Does this multithreaded list processing code have enough synchronization?

I have this code in test.cpp:

#include <atomic>
#include <chrono>
#include <cstdlib>
#include <iostream>
#include <thread>

static const int N_ITEMS = 11;
static const int N_WORKERS = 4;

int main(void)
{
    int* const items = (int*)std::malloc(N_ITEMS * sizeof(*items));
    for (int i = 0; i < N_ITEMS; ++i) {
        items[i] = i;
    }

    std::thread* const workers = (std::thread*)std::malloc(N_WORKERS * sizeof(*workers));
    std::atomic<int> place(0);
    for (int w = 0; w < N_WORKERS; ++w) {
        new (&workers[w]) std::thread([items, &place]() {
            int i;
            while ((i = place.fetch_add(1, std::memory_order_relaxed)) < N_ITEMS) {
                items[i] *= items[i];
                std::this_thread::sleep_for(std::chrono::seconds(1));
            }
        });
    }
    for (int w = 0; w < N_WORKERS; ++w) {
        workers[w].join();
        workers[w].~thread();
    }
    std::free(workers);

    for (int i = 0; i < N_ITEMS; ++i) {
        std::cout << items[i] << '\n';
    }

    std::free(items);
}

I compile like so on linux:

c++ -std=c++11 -Wall -Wextra -pedantic test.cpp -pthread

When run, the program should print this:

I don't have much experience with C++, nor do I really understand atomic operations. According to the standard, will the worker threads always square item values correctly, and will the main thread always print the correct final values? I'm worried that the atomic variable will be updated out-of-sync with the item values, or something. If this is the case, can I change the memory order used with fetch_add to fix the code?

Solution

Looks safe to me. Your i = place.fetch_add(1) allocates each array index exactly once, each one to one of the threads. So for any given array element, it's only touched by a single thread, and that's guaranteed to be safe for all types other than bit-fields of a struct¹.

Footnote 1: Or elements of std::vector<bool> which the standard unfortunately requires to be a packed bit-vector, breaking some of the usual guarantees for std::vector.

There's no need for any ordering of these accesses while the worker threads are working; the main thread join()s the workers before reading the array, so everything done by the workers "happens before" (in ISO C++ standardese) the main thread's std::cout << items[i] accesses.

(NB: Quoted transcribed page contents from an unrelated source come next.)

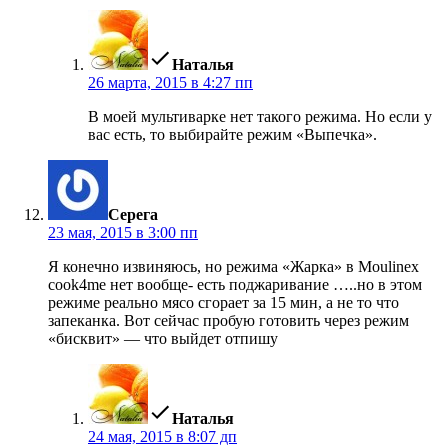
пишет:
Наталья
26 марта, 2015 в 4:27 пп
В моей мультиварке нет такого режима. Но если у
вас есть, то выбирайте режим «Выпечка».
пишет:
Серега
23 мая, 2015 в 3:00 пп
Я конечно извиняюсь, но режима «Жарка» в Moulinex
cook4me нет вообще- есть поджаривание …..но в этом
режиме реально мясо сгорает за 15 мин, а не то что
запеканка. Вот сейчас пробую готовить через режим
«бисквит» — что выйдет отпишу
пишет:
Наталья
24 мая, 2015 в 8:07 дп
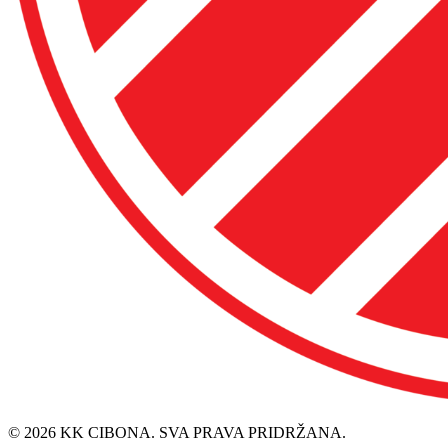
© 2026 KK CIBONA. SVA PRAVA PRIDRŽANA.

Of course, the array elements are all written by the main thread before the worker threads are started, but that's also safe because the std::thread constructor makes sure all earlier stuff in the parent threads happens-before anything in the new thread

The completion of the invocation of the constructor synchronizes-with (as defined in std::memory_order) the beginning of the invocation of the copy of f on the new thread of execution.

There's also no need for any order stronger than mo_relaxed on the increment: it's the only atomic variable in your program, and you don't need any ordering of any of your operations except the overall thread creation and join.

It's still atomic, so it's guaranteed that 100 increments will produce the numbers 0..99, simply no guarantee about which thread gets which. (But there is a guarantee that each thread will see monotonically increasing values: for a every atomic object separately, a modification order exists, and that order is consistent with some interleaving of the program-order of modifications to it.)

Just for the record, this is hilariously inefficient compared to having each worker pick a contiguous range of indices to square. That would only take 1 atomic access per thread, or the main thread could just pass them positions.

And it would avoid all the false sharing effects of having 4 threads loading and storing into the same cache line at the same time as they move through the array.

Contiguous ranges would also let the compiler auto-vectorize with SIMD to load/square/store multiple elements at once.